Items from a dataset:
____
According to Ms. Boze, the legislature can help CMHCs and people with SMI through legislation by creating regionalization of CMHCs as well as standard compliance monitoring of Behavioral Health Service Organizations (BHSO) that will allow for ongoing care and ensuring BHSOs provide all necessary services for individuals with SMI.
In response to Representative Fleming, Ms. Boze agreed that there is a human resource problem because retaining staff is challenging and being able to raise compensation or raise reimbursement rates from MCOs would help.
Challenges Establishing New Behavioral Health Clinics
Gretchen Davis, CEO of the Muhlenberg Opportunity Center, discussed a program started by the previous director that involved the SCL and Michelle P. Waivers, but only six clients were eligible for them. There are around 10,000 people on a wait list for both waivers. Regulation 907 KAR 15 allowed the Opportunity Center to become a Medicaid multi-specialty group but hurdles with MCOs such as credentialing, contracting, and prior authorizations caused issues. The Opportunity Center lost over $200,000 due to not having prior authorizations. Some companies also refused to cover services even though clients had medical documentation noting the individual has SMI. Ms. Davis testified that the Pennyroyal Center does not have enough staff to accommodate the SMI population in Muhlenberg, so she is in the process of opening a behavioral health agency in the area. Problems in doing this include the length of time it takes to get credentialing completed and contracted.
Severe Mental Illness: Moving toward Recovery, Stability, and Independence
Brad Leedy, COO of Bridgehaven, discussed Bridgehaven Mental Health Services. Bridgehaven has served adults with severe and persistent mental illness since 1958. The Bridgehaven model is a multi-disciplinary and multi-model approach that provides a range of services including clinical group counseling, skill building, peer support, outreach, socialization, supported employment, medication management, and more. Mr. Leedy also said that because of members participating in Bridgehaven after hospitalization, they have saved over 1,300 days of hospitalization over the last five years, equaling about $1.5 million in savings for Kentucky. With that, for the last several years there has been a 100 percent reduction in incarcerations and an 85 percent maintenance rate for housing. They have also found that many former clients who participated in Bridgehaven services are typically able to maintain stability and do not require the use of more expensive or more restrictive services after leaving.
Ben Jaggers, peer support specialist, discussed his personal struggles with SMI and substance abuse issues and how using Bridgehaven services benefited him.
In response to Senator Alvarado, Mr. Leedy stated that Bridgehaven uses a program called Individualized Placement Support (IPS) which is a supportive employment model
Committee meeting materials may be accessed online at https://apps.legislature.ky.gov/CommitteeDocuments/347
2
____
> **WHAT YOU WILL DO**
Copy every entry exactly; no part may be left out.

> **YOUR RESPONSE**
According to Ms. Boze, the legislature can help CMHCs and people with SMI through legislation by creating regionalization of CMHCs as well as standard compliance monitoring of Behavioral Health Service Organizations (BHSO) that will allow for ongoing care and ensuring BHSOs provide all necessary services for individuals with SMI.
In response to Representative Fleming, Ms. Boze agreed that there is a human resource problem because retaining staff is challenging and being able to raise compensation or raise reimbursement rates from MCOs would help.
Challenges Establishing New Behavioral Health Clinics
Gretchen Davis, CEO of the Muhlenberg Opportunity Center, discussed a program started by the previous director that involved the SCL and Michelle P. Waivers, but only six clients were eligible for them. There are around 10,000 people on a wait list for both waivers. Regulation 907 KAR 15 allowed the Opportunity Center to become a Medicaid multi-specialty group but hurdles with MCOs such as credentialing, contracting, and prior authorizations caused issues. The Opportunity Center lost over $200,000 due to not having prior authorizations. Some companies also refused to cover services even though clients had medical documentation noting the individual has SMI. Ms. Davis testified that the Pennyroyal Center does not have enough staff to accommodate the SMI population in Muhlenberg, so she is in the process of opening a behavioral health agency in the area. Problems in doing this include the length of time it takes to get credentialing completed and contracted.
Severe Mental Illness: Moving toward Recovery, Stability, and Independence
Brad Leedy, COO of Bridgehaven, discussed Bridgehaven Mental Health Services. Bridgehaven has served adults with severe and persistent mental illness since 1958. The Bridgehaven model is a multi-disciplinary and multi-model approach that provides a range of services including clinical group counseling, skill building, peer support, outreach, socialization, supported employment, medication management, and more. Mr. Leedy also said that because of members participating in Bridgehaven after hospitalization, they have saved over 1,300 days of hospitalization over the last five years, equaling about $1.5 million in savings for Kentucky. With that, for the last several years there has been a 100 percent reduction in incarcerations and an 85 percent maintenance rate for housing. They have also found that many former clients who participated in Bridgehaven services are typically able to maintain stability and do not require the use of more expensive or more restrictive services after leaving.
Ben Jaggers, peer support specialist, discussed his personal struggles with SMI and substance abuse issues and how using Bridgehaven services benefited him.
In response to Senator Alvarado, Mr. Leedy stated that Bridgehaven uses a program called Individualized Placement Support (IPS) which is a supportive employment model
Committee meeting materials may be accessed online at https://apps.legislature.ky.gov/CommitteeDocuments/347
2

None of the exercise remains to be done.